Pictures do not belong in the output. Reproduce exactly the lines from the start of the records through the line with "left elbow: (1171, 1348)".

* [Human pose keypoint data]
+ + + + +
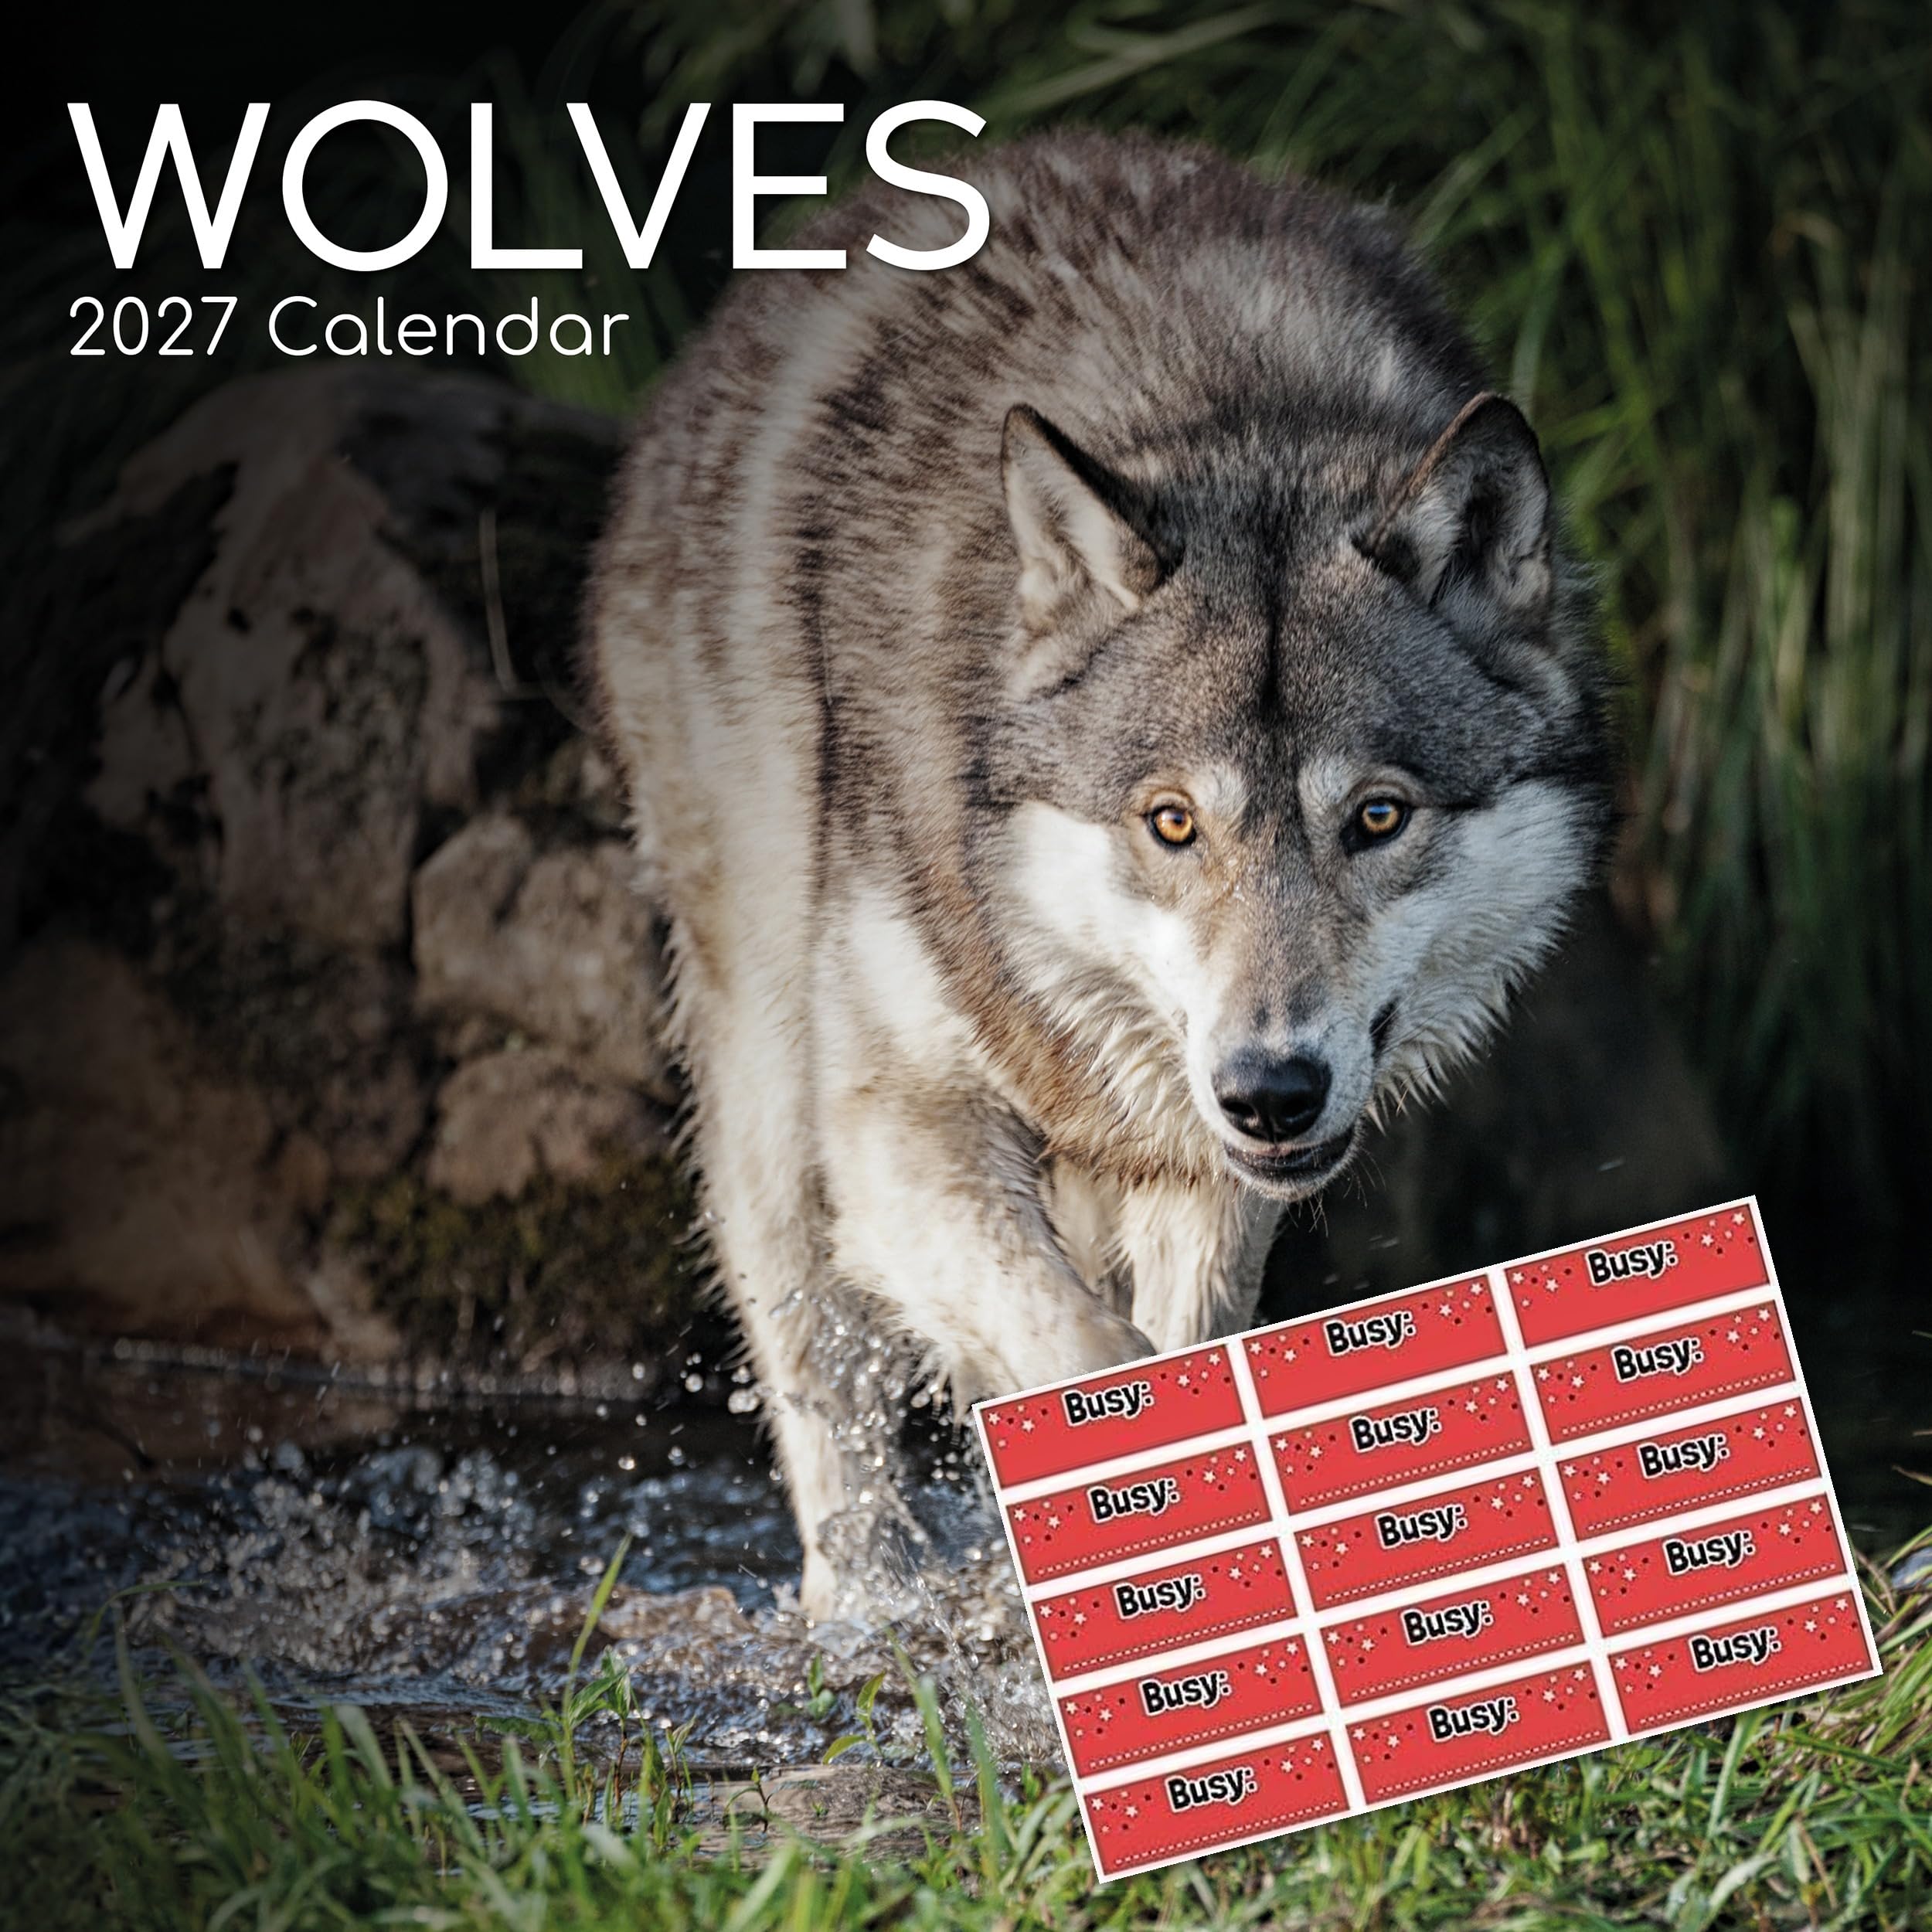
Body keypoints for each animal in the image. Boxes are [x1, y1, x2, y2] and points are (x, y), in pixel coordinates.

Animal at [589, 132, 1612, 1616]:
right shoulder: (894, 1122)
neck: (1229, 406)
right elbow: (1088, 1361)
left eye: (1376, 817)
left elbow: (1171, 1348)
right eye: (1171, 823)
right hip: (773, 1078)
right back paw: (865, 1605)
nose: (1272, 1089)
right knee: (818, 1350)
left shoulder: (1207, 1168)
+ + + + +
* [Your response]
Body keypoints for each animal in the image. Boxes are [x1, y1, x2, y2] and points are (x, y), in pixel coordinates.

Animal at [589, 132, 1612, 1616]:
right shoulder: (894, 1122)
neck: (1229, 406)
right elbow: (1088, 1361)
left eye: (1376, 817)
left elbow: (1171, 1348)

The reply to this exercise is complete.